“La pandemia deve essere letta come un appello ad essere creativi; non è separatore tra un prima e un dopo, ma un evidenziatore di problemi preesistenti. Quello che sta accadendo non è altro che un’accelerazione di quanto era già in atto. Per questo occorre leggere questo tempo per trovate stili nuovi, diversi”. Lo sostiene don Michele Falabretti, direttore del Servizio nazionale per la pastorale giovanile della Cei, parlando al webinar “Gli stili di vita degli adolescenti e la prevenzione nei comportamenti a rischio”, promosso ieri pomeriggio dalla Pastorale Cei della salute.

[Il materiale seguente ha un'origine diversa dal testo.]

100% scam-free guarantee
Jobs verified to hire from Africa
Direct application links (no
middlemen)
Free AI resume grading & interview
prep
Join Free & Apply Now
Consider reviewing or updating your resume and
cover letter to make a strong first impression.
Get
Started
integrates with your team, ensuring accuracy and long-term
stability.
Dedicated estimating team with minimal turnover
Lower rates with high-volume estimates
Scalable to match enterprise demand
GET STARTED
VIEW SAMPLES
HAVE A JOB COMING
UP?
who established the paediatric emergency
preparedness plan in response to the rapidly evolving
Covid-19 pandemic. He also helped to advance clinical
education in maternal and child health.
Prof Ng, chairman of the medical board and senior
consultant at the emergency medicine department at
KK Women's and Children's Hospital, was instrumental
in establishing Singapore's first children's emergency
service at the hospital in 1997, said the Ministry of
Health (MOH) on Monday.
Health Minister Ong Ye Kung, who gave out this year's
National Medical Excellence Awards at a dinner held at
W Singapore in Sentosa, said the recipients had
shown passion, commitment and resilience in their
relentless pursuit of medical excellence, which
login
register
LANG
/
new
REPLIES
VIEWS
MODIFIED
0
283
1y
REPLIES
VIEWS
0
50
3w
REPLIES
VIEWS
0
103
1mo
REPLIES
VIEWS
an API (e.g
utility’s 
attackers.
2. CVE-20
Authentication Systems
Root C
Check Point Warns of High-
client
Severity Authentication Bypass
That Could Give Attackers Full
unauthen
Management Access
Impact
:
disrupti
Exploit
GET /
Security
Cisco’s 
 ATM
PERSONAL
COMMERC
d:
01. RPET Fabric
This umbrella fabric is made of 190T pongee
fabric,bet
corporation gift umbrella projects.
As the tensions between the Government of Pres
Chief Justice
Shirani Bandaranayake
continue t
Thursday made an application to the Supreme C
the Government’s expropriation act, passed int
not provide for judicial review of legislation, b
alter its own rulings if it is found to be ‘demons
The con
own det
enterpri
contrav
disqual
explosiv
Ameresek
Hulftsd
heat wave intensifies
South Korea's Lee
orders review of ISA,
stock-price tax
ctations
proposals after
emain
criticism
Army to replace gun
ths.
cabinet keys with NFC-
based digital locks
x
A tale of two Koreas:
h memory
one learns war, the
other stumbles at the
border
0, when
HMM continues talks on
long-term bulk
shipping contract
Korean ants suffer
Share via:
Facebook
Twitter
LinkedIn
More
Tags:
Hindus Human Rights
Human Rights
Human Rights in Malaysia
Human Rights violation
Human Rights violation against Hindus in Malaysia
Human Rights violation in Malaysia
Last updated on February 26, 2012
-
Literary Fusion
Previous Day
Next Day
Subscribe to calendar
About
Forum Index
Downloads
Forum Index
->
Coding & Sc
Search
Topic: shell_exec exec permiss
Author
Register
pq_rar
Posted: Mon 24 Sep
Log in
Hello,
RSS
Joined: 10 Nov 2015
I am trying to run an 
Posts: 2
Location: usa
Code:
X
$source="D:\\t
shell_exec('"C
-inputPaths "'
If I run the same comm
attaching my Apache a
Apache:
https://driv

Per Falabretti la il Covid-19 “non può esser misurato solo sul numero dei morti; la sofferenza che ha causato in tutti non è da trascurare”. Al quadro di una salute mentale già oggi “fortemente minata nella fascia giovanile”, prosegue facendo riferimento ai dati presentati dallo psichiatra Paolo Alfieri che lo ha preceduto, “dobbiamo aggiungere gli effetti che la pandemia sta producendo e produrrà nella mente dei ragazzi. Nella stragrande maggioranza di quelli che in ospedale non arrivano, quali saranno le conseguenze? Nascono domande dalle quali non si può fuggire. Mentre un terremoto, una catastrofe, una malattia fisica producono effetti evidenti, il virus sta scavando in modo subdolo e silenzioso e sta provocando ferite profonde. Noi adulti e educatori dobbiamo sapere prendere in mano questa situazione: i metodi educativi devono uscire dagli schemi usati fino ad oggi”.
Di qui l’invito a insegnanti, educatori e catechisti ad “ascoltare i ragazzi, a trovare il modo di incontrarli ed entrare in dialogo effettivo con loro: lasciarli parlare. Anche nella chiesa e negli oratori”. Questo tempo di pandemia “è un richiamo per tutti all’idea che la cura degli adolescenti richiede che non vengano solo istruiti, ma anche capiti. Si deve perdere tempo con loro rendendoli protagonisti dell’esperienza educativa” che deve essere “un’azione sistemica: famiglie, educatori, volontari in linea con la scuola, la pubblica amministrazione, gli ospedali, il mondo dello sport e delle associazioni”. Insomma, “occorre creare una rete di comunità”.